Am I a Person of Color

A Samoan-American construction worker assumed we were in the, “Us,” of us being minorities while we were sweating over moving a log.

October 28, 2017
By George Lee

I am going to use the term white men. I’ll let you identify and expand that definition where it needs to go. I identity as half white and half Italian-American. I am exploring considering myself mixed race. Until now, I have always identified as a white man, but many indicators have forced me to question if this is a true statement, or a statement my parents and my community growing up wanted me to take on. Growing up in a rich, mostly white community with a white dad and an Italian mom from the Brooklyn projects I’ve realized now, at the age of 34, that no one ever encouraged me to decide what identification I wanted to attach to my light brown skin and my distinctively different Italian relatives.

My skin was olive. I remember thinking that, and telling people that when they asked. But in the summer, especially one summer after I had been working on a sailboat and the sun had been reflecting off the water onto my skin, my skin was distinctly brown. Not olive, brown like coffee with milk. I remember seeing my face in a photo with all my friends and liking how I looked. I also remember how I saw all my friends were not brown, they were white, pink, cream and freckled white.

At these points in my life, no one came to me and said, “George, do you know what a person of color is?” “Do you know Italians once were oppressed for their heritage and color of their skin?” or, “George, how do you feel about your skin color? How does that make you feel about your relationship with minorities (as people of color were called then in my community)” I bet adults all around me were thinking these things throughout my 18 years in the same school system, but no one ever talked with me about it, and now, at 34, I’m noticing this and looking back wondering is that why this or that happened?
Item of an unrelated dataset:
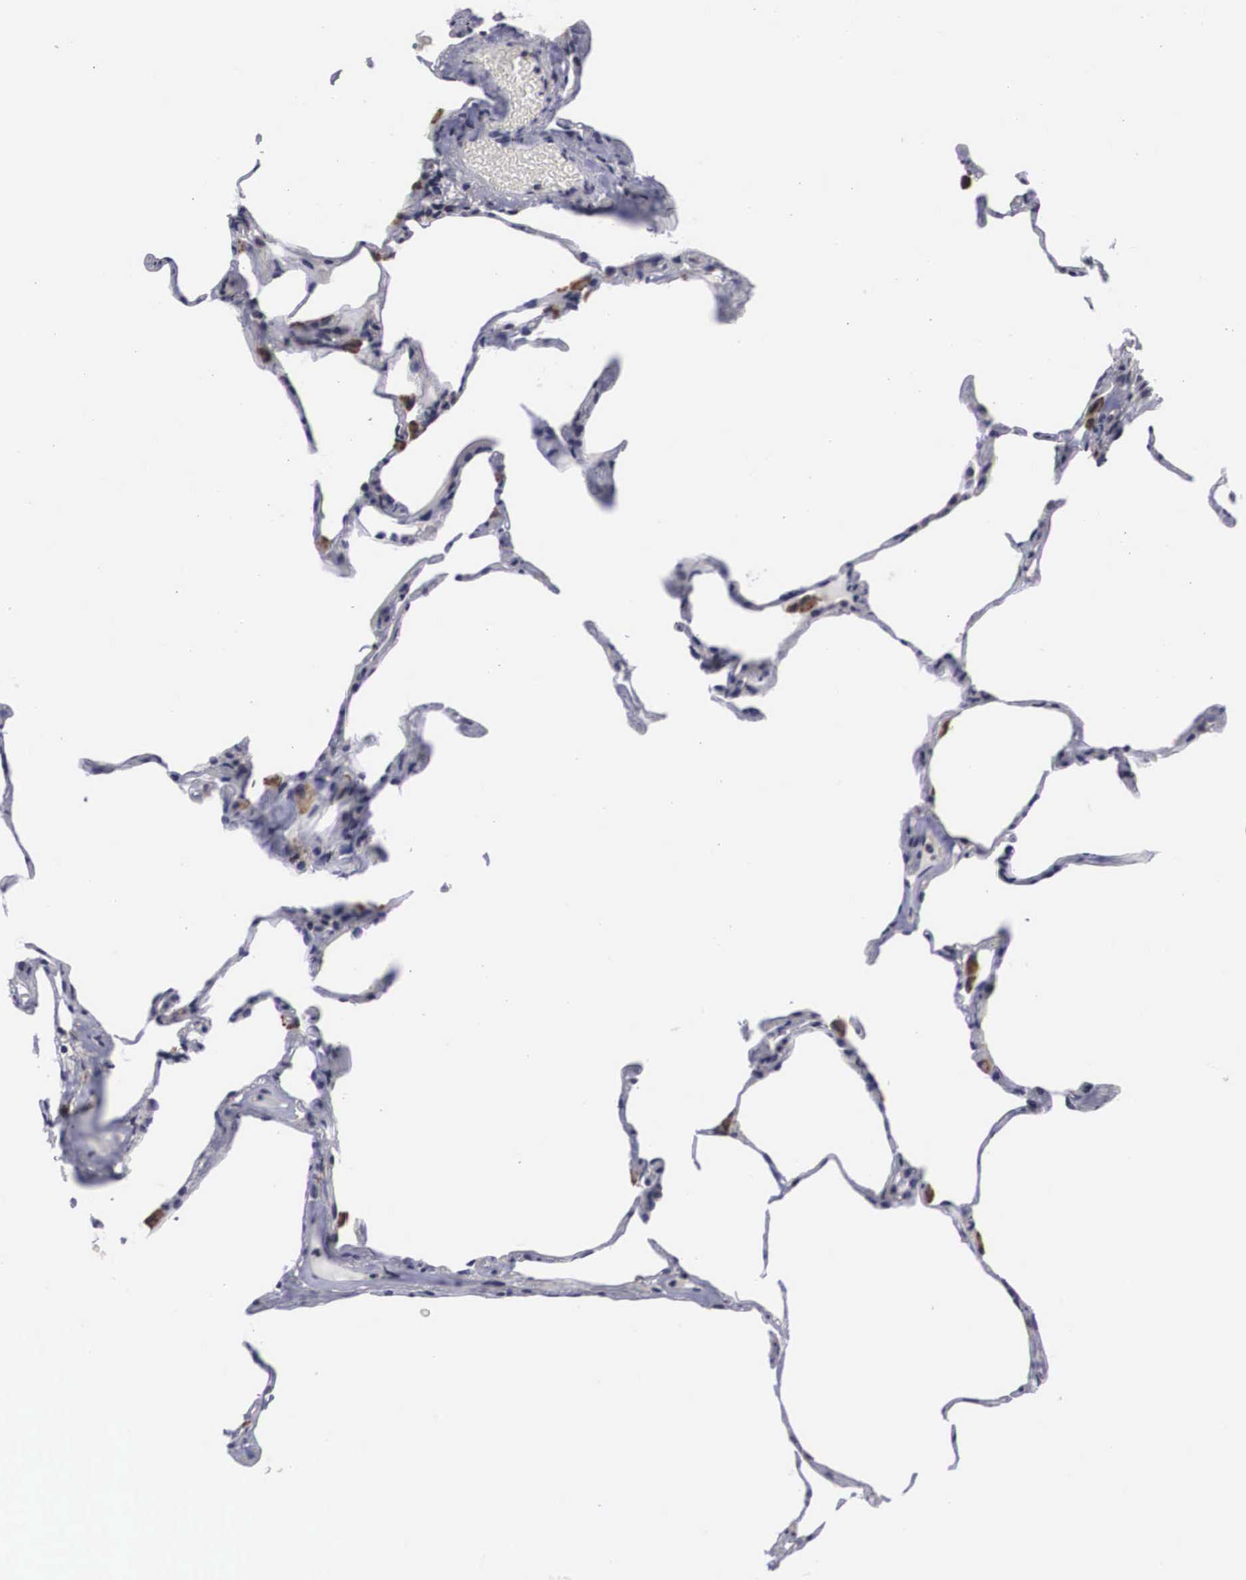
{"staining": {"intensity": "negative", "quantity": "none", "location": "none"}, "tissue": "lung", "cell_type": "Alveolar cells", "image_type": "normal", "snomed": [{"axis": "morphology", "description": "Normal tissue, NOS"}, {"axis": "topography", "description": "Lung"}], "caption": "High magnification brightfield microscopy of normal lung stained with DAB (3,3'-diaminobenzidine) (brown) and counterstained with hematoxylin (blue): alveolar cells show no significant expression. (Brightfield microscopy of DAB immunohistochemistry (IHC) at high magnification).", "gene": "CRELD2", "patient": {"sex": "female", "age": 75}}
I had a leading role in two high school musicals and was in a couple other plays. When you do theater, everyone puts on makeup. When you put on foundation, essentially a base coat of paint all over your face, I was told to match it to my skin tone. I was Frederic in the Pirates of Penzance, and Finch in How to Succeed in Business Without Really Trying, and my best friend’s dad videotaped the shows. I remember watching one of those videos and realizing, in the words of my 18-19 year old self, “That I looked like a black person or something.”

Fast forward to 2016, a Samoan-American construction worker assumed we were in the, “Us,” of us being minorities while we were sweating over moving a log; I realize during interviews I might have been considered Asian-American; If I’m doing landscape work people think I’m Mexican-American till I start talking; I go to a party, think a cool writer guy is black, and it turns out he’s Italian; I go to my cousin’s wedding, an Italian woman and an Irish man in a catholic church, and I realize two of my dark skinned female cousins (not their brothers) are wearing skin lightening makeup; And then, in an art show about a public housing project, a mixed race friend of mine says, “George, you’re a person of color I think,” after I’ve been spilling my guts about it for a while.

So, what the hell am I? And what the hell are you?